## PROBLEM DESCRIPTION
Aside from the pictures, the entries should be given again exactly.

## DATASET EXTRACT

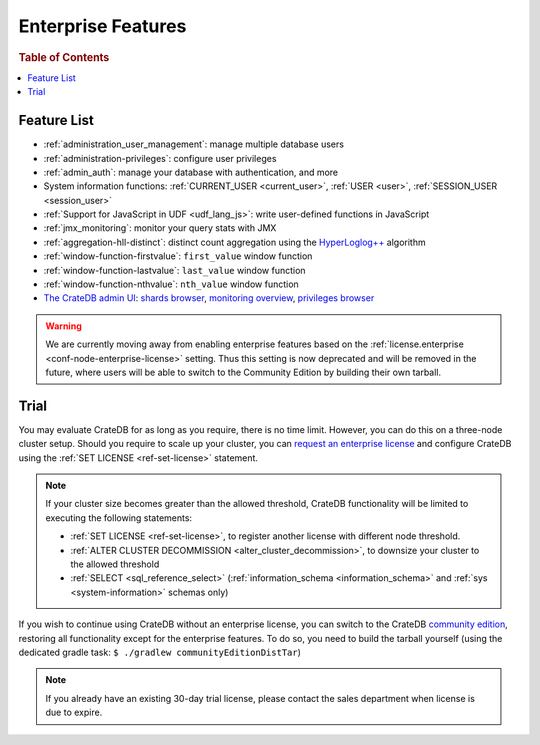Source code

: .. _enterprise_features:

===================
Enterprise Features
===================

.. rubric:: Table of Contents

.. contents::
   :local:

Feature List
============

- :ref:`administration_user_management`: manage multiple database users
- :ref:`administration-privileges`: configure user privileges
- :ref:`admin_auth`: manage your database with authentication, and
  more
- System information functions: :ref:`CURRENT_USER <current_user>`,
  :ref:`USER <user>`, :ref:`SESSION_USER <session_user>`
- :ref:`Support for JavaScript in UDF <udf_lang_js>`: write user-defined
  functions in JavaScript
- :ref:`jmx_monitoring`: monitor your query stats with JMX
- :ref:`aggregation-hll-distinct`: distinct count aggregation using the
  `HyperLoglog++`_ algorithm
- :ref:`window-function-firstvalue`: ``first_value`` window function
- :ref:`window-function-lastvalue`: ``last_value`` window function
- :ref:`window-function-nthvalue`: ``nth_value`` window function
- `The CrateDB admin UI`_: `shards browser`_, `monitoring overview`_,
  `privileges browser`_

.. WARNING::

   We are currently moving away from enabling enterprise features
   based on the :ref:`license.enterprise
   <conf-node-enterprise-license>` setting. Thus this setting is
   now deprecated and will be removed in the future, where users
   will be able to switch to the Community Edition by building
   their own tarball.

.. _enterprise_trial:

Trial
=====

You may evaluate CrateDB for as long as you require, there is no time limit.
However, you can do this on a three-node cluster setup. Should you require
to scale up your cluster, you can `request an enterprise license`_
and configure CrateDB using the :ref:`SET LICENSE <ref-set-license>` statement.

.. NOTE::

    If your cluster size becomes greater than the allowed threshold,
    CrateDB functionality will be limited to executing the following
    statements:

    - :ref:`SET LICENSE <ref-set-license>`,
      to register another license with different node threshold.

    - :ref:`ALTER CLUSTER DECOMMISSION <alter_cluster_decommission>`,
      to downsize your cluster to the allowed threshold

    - :ref:`SELECT <sql_reference_select>` (:ref:`information_schema
      <information_schema>` and :ref:`sys <system-information>` schemas only)

If you wish to continue using CrateDB without an enterprise license, you can
switch to the CrateDB `community edition`_, restoring all functionality
except for the enterprise features. To do so, you need to build the tarball
yourself (using the dedicated gradle task:
``$ ./gradlew communityEditionDistTar``)

.. NOTE::

   If you already have an existing 30-day trial license, please contact the
   sales department when license is due to expire.

.. _community Edition: https://crate.io/products/cratedb-editions/
.. _enterprise license: https://crate.io/products/cratedb-editions/
.. _HyperLogLog++: https://research.google.com/pubs/pub40671.html
.. _monitoring overview: https://crate.io/docs/clients/admin-ui/en/latest/monitoring.html
.. _privileges browser: https://crate.io/docs/clients/admin-ui/en/latest/privileges.html
.. _request an enterprise license: https://crate.io/pricing/#contactsales
.. _shards browser: https://crate.io/docs/clients/admin-ui/en/latest/shards.html#shards
.. _The CrateDB admin UI: https://crate.io/docs/clients/admin-ui/en/latest/index.html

## EXPECTED ANSWER
Source code

: .. _enterprise_features:

===================
Enterprise Features
===================

.. rubric:: Table of Contents

.. contents::
   :local:

Feature List
============

- :ref:`administration_user_management`: manage multiple database users
- :ref:`administration-privileges`: configure user privileges
- :ref:`admin_auth`: manage your database with authentication, and
  more
- System information functions: :ref:`CURRENT_USER <current_user>`,
  :ref:`USER <user>`, :ref:`SESSION_USER <session_user>`
- :ref:`Support for JavaScript in UDF <udf_lang_js>`: write user-defined
  functions in JavaScript
- :ref:`jmx_monitoring`: monitor your query stats with JMX
- :ref:`aggregation-hll-distinct`: distinct count aggregation using the
  `HyperLoglog++`_ algorithm
- :ref:`window-function-firstvalue`: ``first_value`` window function
- :ref:`window-function-lastvalue`: ``last_value`` window function
- :ref:`window-function-nthvalue`: ``nth_value`` window function
- `The CrateDB admin UI`_: `shards browser`_, `monitoring overview`_,
  `privileges browser`_

.. WARNING::

   We are currently moving away from enabling enterprise features
   based on the :ref:`license.enterprise
   <conf-node-enterprise-license>` setting. Thus this setting is
   now deprecated and will be removed in the future, where users
   will be able to switch to the Community Edition by building
   their own tarball.

.. _enterprise_trial:

Trial
=====

You may evaluate CrateDB for as long as you require, there is no time limit.
However, you can do this on a three-node cluster setup. Should you require
to scale up your cluster, you can `request an enterprise license`_
and configure CrateDB using the :ref:`SET LICENSE <ref-set-license>` statement.

.. NOTE::

    If your cluster size becomes greater than the allowed threshold,
    CrateDB functionality will be limited to executing the following
    statements:

    - :ref:`SET LICENSE <ref-set-license>`,
      to register another license with different node threshold.

    - :ref:`ALTER CLUSTER DECOMMISSION <alter_cluster_decommission>`,
      to downsize your cluster to the allowed threshold

    - :ref:`SELECT <sql_reference_select>` (:ref:`information_schema
      <information_schema>` and :ref:`sys <system-information>` schemas only)

If you wish to continue using CrateDB without an enterprise license, you can
switch to the CrateDB `community edition`_, restoring all functionality
except for the enterprise features. To do so, you need to build the tarball
yourself (using the dedicated gradle task:
``$ ./gradlew communityEditionDistTar``)

.. NOTE::

   If you already have an existing 30-day trial license, please contact the
   sales department when license is due to expire.

.. _community Edition: https://crate.io/products/cratedb-editions/
.. _enterprise license: https://crate.io/products/cratedb-editions/
.. _HyperLogLog++: https://research.google.com/pubs/pub40671.html
.. _monitoring overview: https://crate.io/docs/clients/admin-ui/en/latest/monitoring.html
.. _privileges browser: https://crate.io/docs/clients/admin-ui/en/latest/privileges.html
.. _request an enterprise license: https://crate.io/pricing/#contactsales
.. _shards browser: https://crate.io/docs/clients/admin-ui/en/latest/shards.html#shards
.. _The CrateDB admin UI: https://crate.io/docs/clients/admin-ui/en/latest/index.html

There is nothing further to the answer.